Wednesday, November 4, 2020

Down for the count



In my day, kids didn’t have cell phones, interns or robot pets to help them pass the time. Things were simpler, less automated, and involved a great deal more vitamin D. Back then, I was forced to face up to my own mortality every afternoon by going outside to play. While leaving the house was fraught with paranoia and fear, after a little prodding, it became preferable to enduring the raucous jingle of Barney the Purple Dinosaur, constantly emanating from neighborhood TV sets. I had to escape. 


Some kids dug holes, others swung tree branches, but me? I took to hopping for hours on a pogo stick. It gave me something productive to do. Like treading water, skilled technicians of the practice do it as if their life depended on it. Because in some ways, it did. Falling was always a possibility. You could land on the errant acorn left by an aggrieved squirrel, despondent over another subpart winter of diminishing fruits.


I’d bounce and bounce. However, the act itself wasn’t particularly fulfilling. So in those early jumps, I would do something else that increased the degree of difficulty. Like say, drink a homemade Arnold Palmer or silently recite William Blake’s best work. Soon though, that left me cold, too. 


I had to count my hops. There weren't many other options. Otherwise, there was no way to assess my progress. It was easy in the beginning. I’d count and count and eventually jump off. After daily practice, my proficiency predictably went up. Hundreds, then thousands, then tens of thousands. Of course, this is also where I began to lose count. 

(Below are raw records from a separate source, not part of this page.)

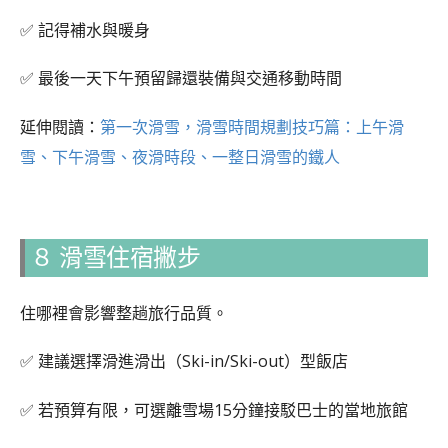
✅ 記得補水與暖身
✅ 最後一天下午預留歸還裝備與交通移動時間
延伸閱讀：
第一次滑雪，滑雪時間規劃技巧篇：上午滑
雪、下午滑雪、夜滑時段、一整日滑雪的鐵人
８ 滑雪住宿撇步
住哪裡會影響整趟旅行品質。
✅ 建議選擇滑進滑出（Ski-in/Ski-out）型飯店
✅ 若預算有限，可選離雪場15分鐘接駁巴士的當地旅館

Too often, something would happen to distract me. The squeal of a distant car horn. The shriek of a dissonant baby. The scream of a discordant bird. While I was rarely greeted by this trifecta all at once, even one such example would send me flying into the tall glass. At around twelve or thirteen thousand, I reached my limit both spiritually and arithmetically. Initially, I tried to regain my composure and account for my slip ups. Then I stopped caring, realizing that the joy of bouncing had been taken from me by my commitment to such precise mathematical tyranny. I bounced for a while, without a care or a count, until the advent of the cell phone gave me a device to truly embrace. 


This is all to say that counting is hard. Do you think we’d have a metric system without also having ten fingers and ten toes? The first digits you learn aren’t those of a would-be paramour, but the ones conspicuously dangling off your extremities. You can count on it.